"Kapan kita akan mengaji lagi, kek?". Kataku menempatkan diri di dekatnya.
"Entahlah! Kondisi tubuh kakek mulai rentan. Apalagi saat batuk, sesak rasanya di tenggorokan". Jawabnya.
"Aku berharap kakek cepat sembuh. Anak-anak rindu mengaji bersama kakek". aku tidak bisa memaksanya untuk mulai mengaji secepatnya.
Dua puluh tahun berikutnya usianya genap satu abad. Di desaku, kek Belalang merupakan orang yang dituakan. Bahkan ia sendiri tidak tahu tahun kelahirannya. Namun ia sangat gigih dan menyempatkan sebagian waktunya untuk mengajari anak-anak desa belajar mengaji. Meskipun hanya sebagian dari anak-anak saja yang mau. Tak ada upah dari mengajar mengaji. Orang tua kami hanya memberikan tujuh kaleng beras di akhir tahun. Kadang-kadang orang tua kami menitipkan makanan ketika berangkat menuju surau.
"Dirikanlah shalat dan tunaikanlah zakat (Al-Qur'an)" tiba-tiba potongan ayat al-Qur'an itu membuyarkan lamunanku.
"Iya, kek. Hamzah akan selalu mengingatnya". Sembari menatap lamat-lamat wajahnya yang penuh keriput.

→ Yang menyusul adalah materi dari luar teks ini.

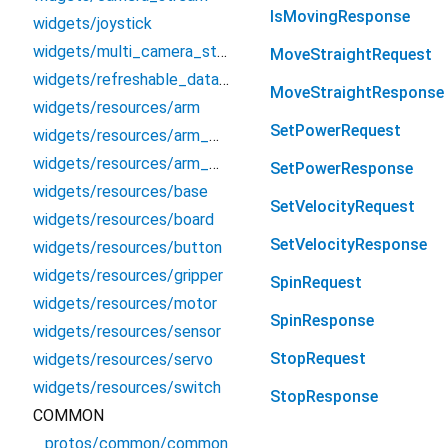
IsMovingResponse
widgets/joystick
widgets/multi_camera_stream
MoveStraightRequest
widgets/refreshable_data_table
MoveStraightResponse
widgets/resources/arm
SetPowerRequest
widgets/resources/arm_widgets/joint_positions_widget
widgets/resources/arm_widgets/pose_widget
SetPowerResponse
widgets/resources/base
SetVelocityRequest
widgets/resources/board
SetVelocityResponse
widgets/resources/button
widgets/resources/gripper
SpinRequest
widgets/resources/motor
SpinResponse
widgets/resources/sensor
StopRequest
widgets/resources/servo
widgets/resources/switch
StopResponse
COMMON
protos/common/common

"Kau pulanglah, sudah hampir magrib".
"Baik, kek".
Setelah peristiwa itu, dan beberapa tahun berikutnya kek Belalang masih kuat mengajari anak-anak mengaji. Suatu pagi, aku dikejutkan dengan kepindahan Aziz bersama keluarga besarnya. Aku hendak mengahalanginya, namun semua sia-sia. Ia tetap pergi. Katanya menyeberangi pulau Sumatera dan tidak tahu kapan akan pulang. Mengaji bersama kakek Belalang. Aziz pergi, dan tinggallah tujuh anak yang setia mendengarkan kisah-kisah kek Belalang. Seperti ada yang kurang.
-----
"Jadi, kapan kek Belalang meninggal?" Aziz sudah kembali lagi ke desa.